Recently, I overheard two young gentlemen at Mumbai airport talking animatedly about the arrest of a global supply sales manager of Apple Inc. He, it appears, had taken about $1 million kickbacks from Asian suppliers in return of confidential information.
At the pith of their conversation was the idea that the manager was indeed stupid — not because of the deed, but because he was caught! Coming from a Jesuit institution known for its value-based education, I could not help but join in the conversation. I found that these two gentlemen were colleagues — one from a top B-school and well on his way to a very successful career in one of the leading IT firms in India.
When I interjected, the conversation turned into a banter and I kept asking them the reasons for some of the corporate scandals: Satyam, WorldComm and Enron. Surprisingly, neither appreciated the need for moral cognition. Their stance was that it is okay to meander and steer away from the right path, take kickbacks and plunder corporate wealth. But do it in such a way that one does not get caught.
I would not blame them at all.

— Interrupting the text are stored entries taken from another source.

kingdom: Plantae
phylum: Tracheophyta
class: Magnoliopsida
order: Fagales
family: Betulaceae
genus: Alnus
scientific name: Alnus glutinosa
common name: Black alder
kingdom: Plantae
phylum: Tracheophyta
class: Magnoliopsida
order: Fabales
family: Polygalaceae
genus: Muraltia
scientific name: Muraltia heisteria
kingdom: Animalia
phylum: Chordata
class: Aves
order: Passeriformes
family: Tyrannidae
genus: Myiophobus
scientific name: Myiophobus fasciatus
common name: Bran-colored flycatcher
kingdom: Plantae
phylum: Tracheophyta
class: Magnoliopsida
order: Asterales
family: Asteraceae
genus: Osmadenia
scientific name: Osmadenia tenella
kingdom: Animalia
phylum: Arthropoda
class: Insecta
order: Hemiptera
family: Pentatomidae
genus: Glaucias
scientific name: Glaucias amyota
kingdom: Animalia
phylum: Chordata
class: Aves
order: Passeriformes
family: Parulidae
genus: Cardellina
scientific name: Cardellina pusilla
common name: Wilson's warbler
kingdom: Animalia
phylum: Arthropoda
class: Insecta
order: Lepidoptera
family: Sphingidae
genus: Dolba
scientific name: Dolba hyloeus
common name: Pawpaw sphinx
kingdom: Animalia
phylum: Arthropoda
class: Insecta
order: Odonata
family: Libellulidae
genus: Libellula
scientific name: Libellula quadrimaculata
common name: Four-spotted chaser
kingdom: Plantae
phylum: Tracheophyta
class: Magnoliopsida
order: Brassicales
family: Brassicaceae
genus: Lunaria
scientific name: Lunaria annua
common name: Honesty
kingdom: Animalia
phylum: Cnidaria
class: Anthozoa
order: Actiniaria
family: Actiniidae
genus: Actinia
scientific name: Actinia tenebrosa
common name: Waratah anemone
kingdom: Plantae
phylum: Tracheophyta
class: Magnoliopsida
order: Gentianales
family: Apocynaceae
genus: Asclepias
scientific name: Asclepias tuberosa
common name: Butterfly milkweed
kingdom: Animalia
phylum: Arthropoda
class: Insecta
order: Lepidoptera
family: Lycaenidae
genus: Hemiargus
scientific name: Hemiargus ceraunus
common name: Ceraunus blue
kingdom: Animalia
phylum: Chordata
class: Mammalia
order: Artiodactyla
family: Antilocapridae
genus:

In a world that is surrounded by corruption and lack of punitive action or retribution, we as a society seem to encourage such unadulterated rapaciousness. We brook no kindness to the society that we are a part of.
Moral cognition has to emanate early and should spring forth in schools, family and religion. But, we are weak in all the three sources. Schools prepare students for competition based on marks. Moral science classes are either optional or not part of the syllabus. Families are getting smaller, both the parents are working and they have no time for children.
It is not surprising that we have managers who chose to ignore his cohabitants. While I paint a rather gloomy picture, there are a few B-schools that do care about these aspects. For instance, my own B-school has compulsory core courses in business ethics, corporate governance and corporate social responsibility in the MBA programme. But is this enough? That’s a question the academia must ponder on.